J’ai passé des années à écrire mes palettes en listes. Un thème clair, un thème sombre, huit rôles de chaque côté, et le moindre changement de fond qui obligeait à recaler les sept autres à la main.
Ce n’était pas une palette. C’était un tableau de recopie.
Ce qu’une liste de couleurs cache
Une palette écrite en liste a l’air d’un ensemble de décisions. En comptant les deux thèmes et les deux niveaux de contraste de mon site, ça faisait cent dix valeurs. Les décisions, elles, tenaient en cinq ou six. Tout le reste n’était que la conséquence, recopiée à la main parce que le fichier ne savait pas la calculer.
Le prix ne se paie pas à l’écriture, il se paie six mois plus tard. Devant une couleur posée en dur, personne ne sait dire si elle est encore juste. On sait seulement qu’elle a été calée un jour, à l’œil, dans un contexte qu’on a oublié.
Deux ancres, et des relations
Le modèle tient en une phrase : un thème n’échange que deux valeurs, la clarté du fond et celle de l’encre. Tout le reste en découle. Les gris de texte secondaire sont des fondus de l’encre. Les cartes et les bandes alternées sont des écarts de clarté posés depuis le fond.
Mon site déclare aujourd’hui six choses par thème. Plus une seule couleur écrite en dur. Ce qui se lisait comme un inventaire se lit maintenant comme une intention.
Le contraste cesse d’être une palette
C’est la conséquence que je n’avais pas vue venir, et c’est la meilleure.
J’avais construit un réglage de contraste qui glissait entre deux palettes calées à la main. Trente-six couleurs pour deux niveaux, et l’impossibilité d’en ajouter un troisième sans tout refaire.
Une fois les couleurs dérivées des deux ancres, baisser le contraste, c’est simplement rapprocher ces ancres l’une de l’autre. Une variable, de zéro à un. Tout suit. Le curseur du site tient dans un nombre là où il fallait deux palettes.

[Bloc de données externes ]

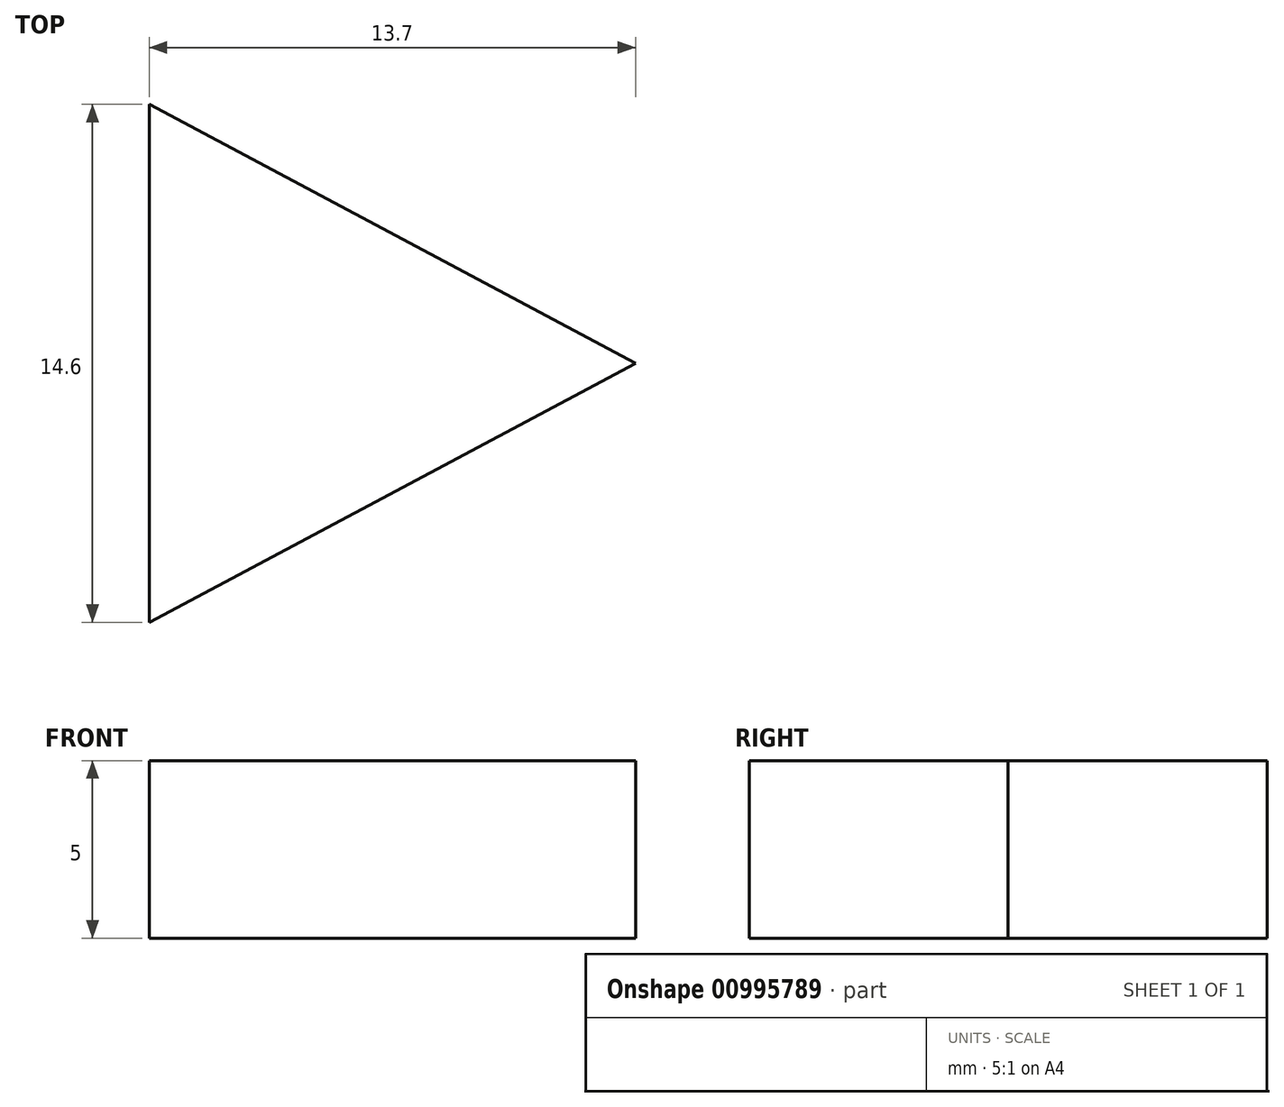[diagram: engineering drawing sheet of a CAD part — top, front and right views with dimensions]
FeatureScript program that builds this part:
annotation { "Feature Type Name" : "Feature", "Feature Type Description" : "" }
export const myFeature = defineFeature(function(context is Context, id is Id, definition is map)
    precondition{}
    {
        {
            var Q0;
            Q0=qCreatedBy(makeId("Top.planeOp"),FACE);
            var sketch = newSketch(context, id + "F0", { "sketchPlane" : qUnion([Q0])});
            skLineSegment(sketch, "E0", {"start": v(-5, 7.3) * mm, "end": v(-5, -7.3) * mm});
            skLineSegment(sketch, "E1", {"start": v(-5, -7.3) * mm, "end": v(8.7, 0) * mm});
            skLineSegment(sketch, "E2", {"start": v(8.7, 0) * mm, "end": v(-5, 7.3) * mm});
            skSolve(sketch);
        }
        {
            var Q0;
            Q0=makeQuery(id+"F0.imprint","IMPRINT",FACE,{"disambiguationData":[TD([[makeQuery(id+"F0.imprint","IMPRINT",EDGE,{"derivedFrom":sQuery(id+"F0.wireOp",EDGE,"E0")}),1.0]])]});
            extrude(context, id + "F1", {"entities" : qUnion([Q0]), "depth" : 5 * mm, "offsetDistance" : 25 * mm});
        }
    });
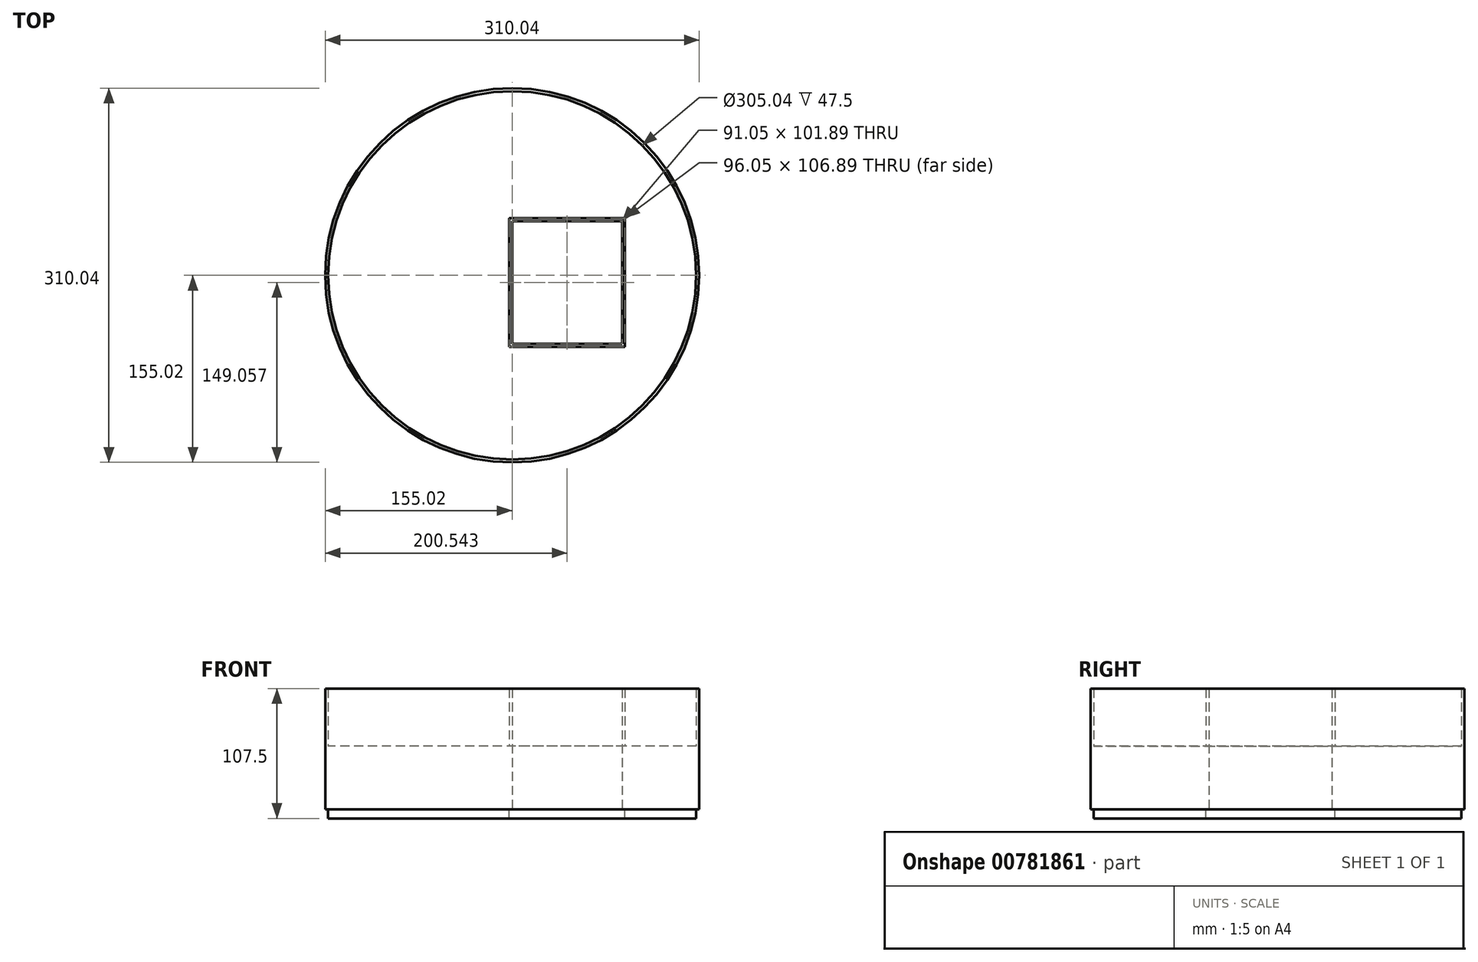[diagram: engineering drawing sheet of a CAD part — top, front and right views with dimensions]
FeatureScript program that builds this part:
annotation { "Feature Type Name" : "Feature", "Feature Type Description" : "" }
export const myFeature = defineFeature(function(context is Context, id is Id, definition is map)
    precondition{}
    {
        {
            var Q0;
            Q0=qCreatedBy(makeId("Top.planeOp"),FACE);
            var sketch = newSketch(context, id + "F0", { "sketchPlane" : qUnion([Q0])});
            skCircle(sketch, "E0", {"center": v(0, 0) * mm, "radius": 155.02 * mm});
            skLineSegment(sketch, "E1.bottom", {"start": v(91.05, -56.9) * mm, "end": v(0, -56.9) * mm});
            skLineSegment(sketch, "E1.top", {"start": v(91.05, 44.98) * mm, "end": v(0, 44.98) * mm});
            skLineSegment(sketch, "E1.left", {"start": v(91.05, -56.9) * mm, "end": v(91.05, 44.98) * mm});
            skLineSegment(sketch, "E1.right", {"start": v(0, -56.9) * mm, "end": v(0, 44.98) * mm});
            skSolve(sketch);
        }
        {
            var Q0;
            Q0 = qSketchRegion(id + "F0", true);
            extrude(context, id + "F1", {"entities" : qUnion([Q0]), "depth" : 50 * mm, "offsetDistance" : 25 * mm});
        }
        {
            var Q0;
            Q0=makeQuery(id+"F1.opExtrude","CAP_FACE",FACE,{"disambiguationData":[OSD([sQuery(id+"F0.wireOp",EDGE,"E0")])],"isStart":false});
            shell(context, id + "F2", {"entities" : qUnion([Q0]), "thickness" : 2.5 * mm});
        }
        {
            var Q0;
            Q0 = qSketchRegion(id + "F0", true);
            extrude(context, id + "F3", {"entities" : qUnion([Q0]), "operationType" : NewBodyOperationType.ADD, "oppositeDirection" : true, "depth" : 50 * mm, "offsetDistance" : 25 * mm});
        }
        {
            var Q0;
            {var subQ0=sQuery(id+"F0.wireOp",EDGE,"E1.right");var subQ1=sQuery(id+"F0.wireOp",EDGE,"E1.left");var subQ2=sQuery(id+"F0.wireOp",EDGE,"E1.top");var subQ3=sQuery(id+"F0.wireOp",EDGE,"E1.bottom");var subQ4=sQuery(id+"F0.wireOp",EDGE,"E0");Q0=makeQuery(id+"F2.opShell","OFFSET_FACE",FACE,{"disambiguationData":[OSD([subQ4,subQ3,subQ2,subQ1,subQ0]),TDD([makeQuery(id+"F1.opExtrude","CAP_FACE",FACE,{"disambiguationData":[OSD([subQ4,subQ3,subQ2,subQ1,subQ0])],"isStart":true})])]});}
            extrude(context, id + "F4", {"entities" : qUnion([Q0]), "operationType" : NewBodyOperationType.ADD, "oppositeDirection" : true, "depth" : 60 * mm, "offsetDistance" : 25 * mm});
        }
    });
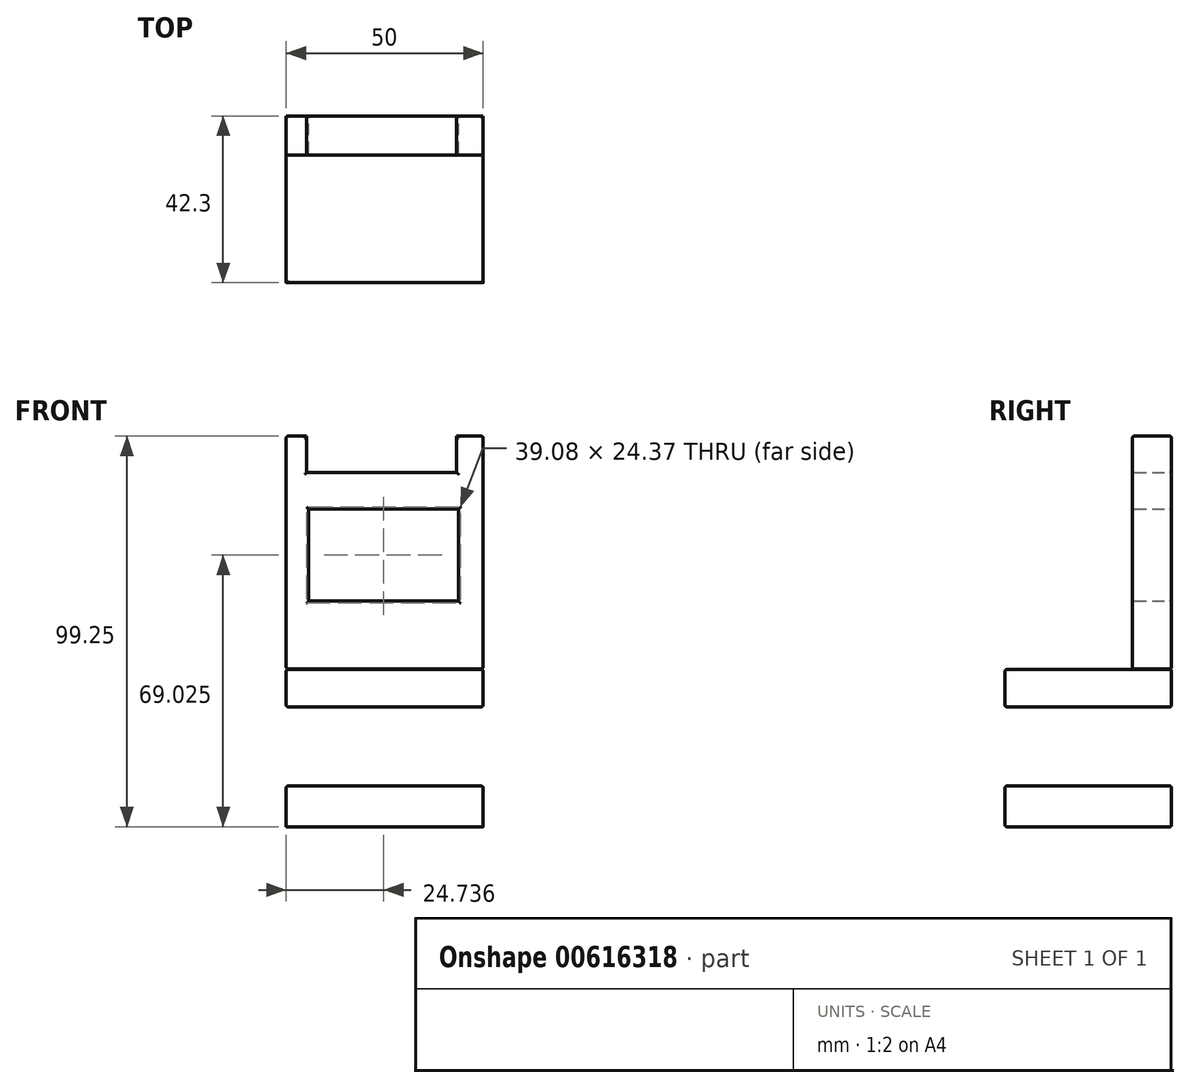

Mesuré aux deux bouts : 15:1 au plus contrasté, 4,6:1 au plus doux, dans les deux thèmes. Le seuil d’accessibilité est tenu par la construction, pas par le réglage.
Ce que je retiens
Une bibliothèque de couleurs ne se juge pas sur le nombre de nuances qu’elle produit. Elle se juge sur le nombre de valeurs qu’elle vous laisse écrire à la main.
Six par thème, c’est un système. Cent dix, c’est un tableur qu’on a peint.